Problem to solve. Starting with the first line of the records, write out each line exactly until you have included the line containing "significant protein staining".

Segment Open

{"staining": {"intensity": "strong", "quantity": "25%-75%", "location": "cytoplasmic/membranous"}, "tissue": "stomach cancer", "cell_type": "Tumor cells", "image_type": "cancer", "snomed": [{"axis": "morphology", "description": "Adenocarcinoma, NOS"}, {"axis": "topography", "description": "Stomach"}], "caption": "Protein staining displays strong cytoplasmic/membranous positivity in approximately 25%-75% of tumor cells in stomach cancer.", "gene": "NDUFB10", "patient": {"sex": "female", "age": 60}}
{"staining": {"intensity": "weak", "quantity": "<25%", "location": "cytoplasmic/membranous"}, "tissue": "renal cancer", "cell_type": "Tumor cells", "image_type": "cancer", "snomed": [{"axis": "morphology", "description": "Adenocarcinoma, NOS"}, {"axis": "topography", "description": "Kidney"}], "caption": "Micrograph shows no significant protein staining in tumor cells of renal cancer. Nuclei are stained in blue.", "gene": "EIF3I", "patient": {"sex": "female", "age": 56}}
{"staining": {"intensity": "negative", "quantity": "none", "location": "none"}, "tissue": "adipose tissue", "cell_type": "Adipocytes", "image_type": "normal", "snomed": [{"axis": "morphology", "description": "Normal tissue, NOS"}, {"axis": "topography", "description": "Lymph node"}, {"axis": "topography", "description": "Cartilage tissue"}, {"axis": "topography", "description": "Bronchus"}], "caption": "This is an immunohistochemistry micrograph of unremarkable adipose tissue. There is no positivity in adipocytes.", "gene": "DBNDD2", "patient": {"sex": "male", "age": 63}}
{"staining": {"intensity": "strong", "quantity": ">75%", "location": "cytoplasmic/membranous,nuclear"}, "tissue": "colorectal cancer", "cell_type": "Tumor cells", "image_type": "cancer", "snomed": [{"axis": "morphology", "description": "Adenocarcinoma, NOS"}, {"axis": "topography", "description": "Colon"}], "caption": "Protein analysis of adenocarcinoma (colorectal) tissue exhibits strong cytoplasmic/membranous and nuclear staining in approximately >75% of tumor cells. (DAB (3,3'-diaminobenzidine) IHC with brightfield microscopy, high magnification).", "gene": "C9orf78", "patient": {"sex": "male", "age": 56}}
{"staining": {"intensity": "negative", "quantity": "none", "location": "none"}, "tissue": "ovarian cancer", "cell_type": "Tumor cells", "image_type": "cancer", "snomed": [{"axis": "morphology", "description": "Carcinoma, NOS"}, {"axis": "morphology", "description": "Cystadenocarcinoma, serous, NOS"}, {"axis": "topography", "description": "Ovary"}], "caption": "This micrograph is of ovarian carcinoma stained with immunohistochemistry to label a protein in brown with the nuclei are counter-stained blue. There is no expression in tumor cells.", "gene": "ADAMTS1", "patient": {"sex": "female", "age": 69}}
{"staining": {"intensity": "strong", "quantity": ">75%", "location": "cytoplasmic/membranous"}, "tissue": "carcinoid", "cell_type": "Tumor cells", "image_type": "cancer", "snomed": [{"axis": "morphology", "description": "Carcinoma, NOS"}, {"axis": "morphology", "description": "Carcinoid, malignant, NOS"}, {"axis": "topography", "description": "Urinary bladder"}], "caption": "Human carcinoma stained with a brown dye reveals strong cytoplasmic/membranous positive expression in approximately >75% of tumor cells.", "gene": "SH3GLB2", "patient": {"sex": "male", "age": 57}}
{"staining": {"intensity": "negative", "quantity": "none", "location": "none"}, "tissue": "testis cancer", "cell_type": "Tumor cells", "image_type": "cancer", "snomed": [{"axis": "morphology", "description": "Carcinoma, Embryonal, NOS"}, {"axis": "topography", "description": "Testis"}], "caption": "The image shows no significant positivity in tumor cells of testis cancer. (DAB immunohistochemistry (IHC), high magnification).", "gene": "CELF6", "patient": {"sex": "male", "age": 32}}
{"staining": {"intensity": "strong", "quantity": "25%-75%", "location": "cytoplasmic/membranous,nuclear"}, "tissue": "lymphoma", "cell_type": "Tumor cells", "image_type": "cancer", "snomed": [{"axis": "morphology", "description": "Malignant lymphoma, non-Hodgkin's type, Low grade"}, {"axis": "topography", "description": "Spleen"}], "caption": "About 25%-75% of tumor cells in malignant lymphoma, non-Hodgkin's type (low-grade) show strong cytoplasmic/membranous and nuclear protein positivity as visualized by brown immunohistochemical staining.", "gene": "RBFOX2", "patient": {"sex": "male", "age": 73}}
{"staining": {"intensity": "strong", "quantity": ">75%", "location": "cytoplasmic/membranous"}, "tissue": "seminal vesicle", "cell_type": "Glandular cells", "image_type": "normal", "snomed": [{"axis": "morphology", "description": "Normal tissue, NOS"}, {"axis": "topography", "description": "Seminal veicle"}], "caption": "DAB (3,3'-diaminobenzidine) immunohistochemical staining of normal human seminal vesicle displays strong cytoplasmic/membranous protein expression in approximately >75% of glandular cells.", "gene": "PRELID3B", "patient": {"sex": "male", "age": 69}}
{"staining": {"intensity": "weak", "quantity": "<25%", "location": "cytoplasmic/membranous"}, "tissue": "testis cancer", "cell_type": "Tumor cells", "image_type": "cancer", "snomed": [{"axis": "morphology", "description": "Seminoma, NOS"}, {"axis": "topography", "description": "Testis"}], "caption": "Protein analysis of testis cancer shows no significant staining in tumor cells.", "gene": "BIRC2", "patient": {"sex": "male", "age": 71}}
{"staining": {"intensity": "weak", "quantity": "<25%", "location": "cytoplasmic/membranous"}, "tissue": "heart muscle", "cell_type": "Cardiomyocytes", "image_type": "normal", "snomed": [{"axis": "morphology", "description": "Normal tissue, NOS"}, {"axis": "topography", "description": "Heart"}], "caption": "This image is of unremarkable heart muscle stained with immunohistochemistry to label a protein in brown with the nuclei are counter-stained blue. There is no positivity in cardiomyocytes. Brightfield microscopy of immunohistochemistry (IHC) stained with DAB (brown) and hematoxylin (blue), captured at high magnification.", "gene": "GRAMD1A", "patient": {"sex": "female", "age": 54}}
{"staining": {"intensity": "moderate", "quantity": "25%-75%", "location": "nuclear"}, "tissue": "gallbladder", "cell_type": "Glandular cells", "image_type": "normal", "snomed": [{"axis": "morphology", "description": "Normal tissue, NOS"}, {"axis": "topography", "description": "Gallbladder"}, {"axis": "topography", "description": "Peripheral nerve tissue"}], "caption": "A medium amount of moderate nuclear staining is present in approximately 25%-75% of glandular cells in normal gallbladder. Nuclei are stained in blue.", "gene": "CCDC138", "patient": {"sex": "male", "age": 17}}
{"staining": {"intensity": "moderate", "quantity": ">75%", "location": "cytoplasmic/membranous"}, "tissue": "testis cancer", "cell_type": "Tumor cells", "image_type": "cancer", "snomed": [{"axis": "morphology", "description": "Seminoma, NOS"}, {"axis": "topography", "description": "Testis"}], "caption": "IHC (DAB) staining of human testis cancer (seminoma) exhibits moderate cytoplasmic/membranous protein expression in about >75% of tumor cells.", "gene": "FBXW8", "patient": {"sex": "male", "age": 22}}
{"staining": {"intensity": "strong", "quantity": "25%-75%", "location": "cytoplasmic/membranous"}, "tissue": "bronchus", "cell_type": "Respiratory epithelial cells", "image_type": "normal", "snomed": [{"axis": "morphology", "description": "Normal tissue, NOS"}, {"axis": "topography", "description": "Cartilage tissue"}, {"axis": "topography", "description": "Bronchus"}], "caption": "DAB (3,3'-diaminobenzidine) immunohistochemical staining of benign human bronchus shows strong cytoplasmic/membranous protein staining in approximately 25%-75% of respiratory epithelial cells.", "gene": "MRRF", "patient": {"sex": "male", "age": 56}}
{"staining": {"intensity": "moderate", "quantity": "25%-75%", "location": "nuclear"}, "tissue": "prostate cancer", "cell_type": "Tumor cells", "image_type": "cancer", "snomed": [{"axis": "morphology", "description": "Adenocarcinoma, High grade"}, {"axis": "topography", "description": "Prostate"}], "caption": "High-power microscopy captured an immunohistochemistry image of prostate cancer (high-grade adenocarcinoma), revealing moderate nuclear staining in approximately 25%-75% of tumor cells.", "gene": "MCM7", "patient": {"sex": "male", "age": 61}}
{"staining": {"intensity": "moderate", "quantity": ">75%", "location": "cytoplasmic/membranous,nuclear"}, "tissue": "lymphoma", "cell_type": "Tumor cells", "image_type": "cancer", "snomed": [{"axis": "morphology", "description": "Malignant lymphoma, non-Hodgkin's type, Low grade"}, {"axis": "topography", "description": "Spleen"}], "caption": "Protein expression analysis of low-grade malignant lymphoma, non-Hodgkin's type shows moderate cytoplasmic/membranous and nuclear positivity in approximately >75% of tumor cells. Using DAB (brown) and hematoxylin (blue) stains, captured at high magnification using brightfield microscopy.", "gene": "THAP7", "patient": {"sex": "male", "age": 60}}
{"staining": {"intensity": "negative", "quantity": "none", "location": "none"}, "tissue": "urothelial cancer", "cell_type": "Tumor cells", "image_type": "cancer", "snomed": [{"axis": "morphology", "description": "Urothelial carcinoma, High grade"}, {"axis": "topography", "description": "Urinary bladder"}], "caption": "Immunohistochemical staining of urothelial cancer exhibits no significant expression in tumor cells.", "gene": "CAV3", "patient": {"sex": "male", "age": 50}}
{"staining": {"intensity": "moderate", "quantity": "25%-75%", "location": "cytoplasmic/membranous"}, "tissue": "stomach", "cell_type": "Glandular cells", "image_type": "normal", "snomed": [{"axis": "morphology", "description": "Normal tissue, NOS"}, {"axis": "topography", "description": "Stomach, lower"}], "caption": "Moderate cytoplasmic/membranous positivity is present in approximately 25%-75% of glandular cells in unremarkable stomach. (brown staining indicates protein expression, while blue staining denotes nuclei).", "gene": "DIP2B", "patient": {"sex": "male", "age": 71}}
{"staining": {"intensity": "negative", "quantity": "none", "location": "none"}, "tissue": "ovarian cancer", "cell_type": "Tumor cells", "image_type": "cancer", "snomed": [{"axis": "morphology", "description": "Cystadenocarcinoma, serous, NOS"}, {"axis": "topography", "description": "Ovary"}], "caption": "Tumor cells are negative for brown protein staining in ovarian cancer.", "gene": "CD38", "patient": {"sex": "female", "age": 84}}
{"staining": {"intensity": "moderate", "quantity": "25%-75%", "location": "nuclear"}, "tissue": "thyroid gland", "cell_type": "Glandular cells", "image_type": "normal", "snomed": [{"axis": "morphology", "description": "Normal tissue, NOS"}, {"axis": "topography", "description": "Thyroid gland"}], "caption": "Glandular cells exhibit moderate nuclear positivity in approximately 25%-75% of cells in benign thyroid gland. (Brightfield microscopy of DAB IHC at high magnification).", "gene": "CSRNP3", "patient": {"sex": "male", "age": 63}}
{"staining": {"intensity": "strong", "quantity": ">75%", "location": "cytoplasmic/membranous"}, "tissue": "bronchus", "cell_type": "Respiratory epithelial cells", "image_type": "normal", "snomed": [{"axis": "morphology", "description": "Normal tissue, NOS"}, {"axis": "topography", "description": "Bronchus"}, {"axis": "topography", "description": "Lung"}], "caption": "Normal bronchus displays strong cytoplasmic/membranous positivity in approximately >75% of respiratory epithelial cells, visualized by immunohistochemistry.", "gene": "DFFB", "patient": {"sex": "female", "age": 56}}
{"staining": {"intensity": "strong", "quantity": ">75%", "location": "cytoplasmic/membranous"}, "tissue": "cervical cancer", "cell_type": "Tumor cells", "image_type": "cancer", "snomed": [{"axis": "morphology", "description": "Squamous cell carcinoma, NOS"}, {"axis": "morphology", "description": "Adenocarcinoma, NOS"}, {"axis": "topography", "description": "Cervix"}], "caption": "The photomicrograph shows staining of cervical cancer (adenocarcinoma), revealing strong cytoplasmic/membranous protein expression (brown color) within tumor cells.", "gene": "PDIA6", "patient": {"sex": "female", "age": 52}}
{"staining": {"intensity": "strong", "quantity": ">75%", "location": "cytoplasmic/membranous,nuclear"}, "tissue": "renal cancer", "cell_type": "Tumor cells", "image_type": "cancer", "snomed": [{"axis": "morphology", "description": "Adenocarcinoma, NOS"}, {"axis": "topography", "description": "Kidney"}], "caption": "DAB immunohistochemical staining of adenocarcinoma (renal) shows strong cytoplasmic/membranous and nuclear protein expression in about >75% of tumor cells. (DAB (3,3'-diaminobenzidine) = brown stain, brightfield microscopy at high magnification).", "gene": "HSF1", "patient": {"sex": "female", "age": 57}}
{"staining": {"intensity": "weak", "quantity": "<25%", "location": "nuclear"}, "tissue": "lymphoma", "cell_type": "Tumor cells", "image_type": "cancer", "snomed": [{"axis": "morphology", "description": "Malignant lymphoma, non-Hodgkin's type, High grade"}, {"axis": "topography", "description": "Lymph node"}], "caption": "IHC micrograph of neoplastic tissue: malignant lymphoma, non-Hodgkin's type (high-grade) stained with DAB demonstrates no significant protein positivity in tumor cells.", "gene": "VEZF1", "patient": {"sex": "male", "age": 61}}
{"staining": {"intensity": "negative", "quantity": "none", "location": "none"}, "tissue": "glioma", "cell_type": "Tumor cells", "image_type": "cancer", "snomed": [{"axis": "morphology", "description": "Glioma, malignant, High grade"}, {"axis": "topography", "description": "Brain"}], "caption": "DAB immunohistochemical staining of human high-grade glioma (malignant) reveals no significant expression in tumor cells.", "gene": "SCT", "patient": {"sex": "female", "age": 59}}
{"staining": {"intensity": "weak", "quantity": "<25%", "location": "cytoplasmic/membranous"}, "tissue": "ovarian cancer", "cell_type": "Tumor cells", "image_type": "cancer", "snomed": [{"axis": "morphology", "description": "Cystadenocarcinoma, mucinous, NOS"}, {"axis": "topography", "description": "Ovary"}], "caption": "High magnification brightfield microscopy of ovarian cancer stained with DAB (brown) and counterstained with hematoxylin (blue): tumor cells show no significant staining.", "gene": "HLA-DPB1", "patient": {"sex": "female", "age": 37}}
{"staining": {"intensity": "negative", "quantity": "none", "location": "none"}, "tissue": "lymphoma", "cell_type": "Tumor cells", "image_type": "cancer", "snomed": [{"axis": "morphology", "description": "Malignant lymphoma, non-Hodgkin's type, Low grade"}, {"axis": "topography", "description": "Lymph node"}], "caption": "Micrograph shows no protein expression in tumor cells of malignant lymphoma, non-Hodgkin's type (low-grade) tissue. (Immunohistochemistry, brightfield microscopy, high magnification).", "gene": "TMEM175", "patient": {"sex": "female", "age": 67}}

Segment Closed

Exercise result.
{"staining": {"intensity": "strong", "quantity": "25%-75%", "location": "cytoplasmic/membranous"}, "tissue": "stomach cancer", "cell_type": "Tumor cells", "image_type": "cancer", "snomed": [{"axis": "morphology", "description": "Adenocarcinoma, NOS"}, {"axis": "topography", "description": "Stomach"}], "caption": "Protein staining displays strong cytoplasmic/membranous positivity in approximately 25%-75% of tumor cells in stomach cancer.", "gene": "NDUFB10", "patient": {"sex": "female", "age": 60}}
{"staining": {"intensity": "weak", "quantity": "<25%", "location": "cytoplasmic/membranous"}, "tissue": "renal cancer", "cell_type": "Tumor cells", "image_type": "cancer", "snomed": [{"axis": "morphology", "description": "Adenocarcinoma, NOS"}, {"axis": "topography", "description": "Kidney"}], "caption": "Micrograph shows no significant protein staining in tumor cells of renal cancer. Nuclei are stained in blue.", "gene": "EIF3I", "patient": {"sex": "female", "age": 56}}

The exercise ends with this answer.